Sim, o roteiro parece esdrúxulo. Parece algo que Dan Brown escreveria e todos nós sabemos que isso definitivamente não é um elogio. Mas isso é eminentemente culpa de quem adaptou o jogo para a tela – Michael Lesslie, Adam Cooper e Bill Collage – e não do jogo em si. Porque, novamente, as mídias se propõem a experiências completamente distintas. Quando se está na pele de Ezio nos jogos de videogame, você tem um conjunto de perspectivas e de desenvolvimento de personagem que tornam Assassin’s Creed um dos jogos mais interessantes da última década. Entretanto, quando isso é rigorosamente transposto para a tela, o que nós temos é uma ação desenfreada, bagunçada e que torna o espectador completamente alheio, reduzindo-o ao mero papel de testemunha de ninjas renascentistas e explosões. Como se Michael Bay estivesse dirigindo um texto de Dan Brown. E agora sim, eu me superei em qualquer insulto que eu poderia ter feito.
Nós voltamos àquela velha tecla em que sempre batemos por aqui: efeitos especiais e talentos individuais não salvam uma porcaria de roteiro. A situação que Kurzel, Fassbender, Cotillard e Irons passam aqui é análoga ao colossal monte de estrume que foi o Warcraft – de Duncan Jones – no ano passado. Por total incompreensão do material que estava diante deles, todos parecem estar no automático e o filme simplesmente acontece; querendo dizer, ele sai do nada, chega em lugar nenhum, e o que tem no meio não dá para entender. E perceba – como já dito antes – o time envolvido nesse negócio. Colocar esse elenco elenco para trabalhar em um filme desta estirpe é como comprar um terno Armani para colocar no seu cachorro vira-lata.
Mesmo Fassbender, que abraçou essa criança como sendo sua, neste momento já deve estar arrependido. Tudo no filme, em decorrência dessa incompreensão, falha. As atuações são inexpressivas – e Jeremy Irons parece estar fazendo força para esquecermos que ele é um tremendo ator. A fotografia é bagunçada e, ao tentar pontuar visualmente a transição entre os pontos temporais, só deixaa tudo mais confuso ao escolher cores chapadas que deixam tudo muito escuro ou tudo muito claro.

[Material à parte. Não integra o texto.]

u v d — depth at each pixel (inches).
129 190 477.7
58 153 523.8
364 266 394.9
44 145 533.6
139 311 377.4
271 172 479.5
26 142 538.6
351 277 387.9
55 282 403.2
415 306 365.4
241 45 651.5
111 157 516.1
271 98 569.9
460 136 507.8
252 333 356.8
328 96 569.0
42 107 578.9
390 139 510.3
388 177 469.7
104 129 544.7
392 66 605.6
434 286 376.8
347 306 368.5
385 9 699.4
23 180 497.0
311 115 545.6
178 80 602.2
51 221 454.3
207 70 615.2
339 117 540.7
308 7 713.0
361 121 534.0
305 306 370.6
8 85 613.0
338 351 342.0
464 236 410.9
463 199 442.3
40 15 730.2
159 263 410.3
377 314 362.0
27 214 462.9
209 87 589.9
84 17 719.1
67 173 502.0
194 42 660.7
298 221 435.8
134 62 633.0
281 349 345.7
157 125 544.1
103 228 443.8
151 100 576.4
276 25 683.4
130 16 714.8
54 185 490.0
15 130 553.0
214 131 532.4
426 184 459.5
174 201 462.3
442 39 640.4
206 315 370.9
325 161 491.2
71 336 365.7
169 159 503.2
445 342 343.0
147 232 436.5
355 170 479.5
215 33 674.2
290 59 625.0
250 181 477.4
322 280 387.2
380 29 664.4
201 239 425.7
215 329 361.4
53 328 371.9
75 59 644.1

O roteiro, além de não fornecer estrutura nenhuma para o filme, ainda rende diálogos antológicos, dignos de uma sala cheia de pessoas esquizofrênicas, onde cada um muda suas atitudes de uma hora para outra, sem nenhuma justificativa, citando Oppenheimer pelo caminho para tentar fazer tudo parecer mais “épico”. E o pobre Kurzel, no meio desse turbilhão, fica sem saber o que fazer. E de fato, não faz nada. A direção do filme se resume a uma colagem de cenas de ação sem foco ou perspectiva e diálogos constrangedores, com leves pitadas de Fassbender sem camisa.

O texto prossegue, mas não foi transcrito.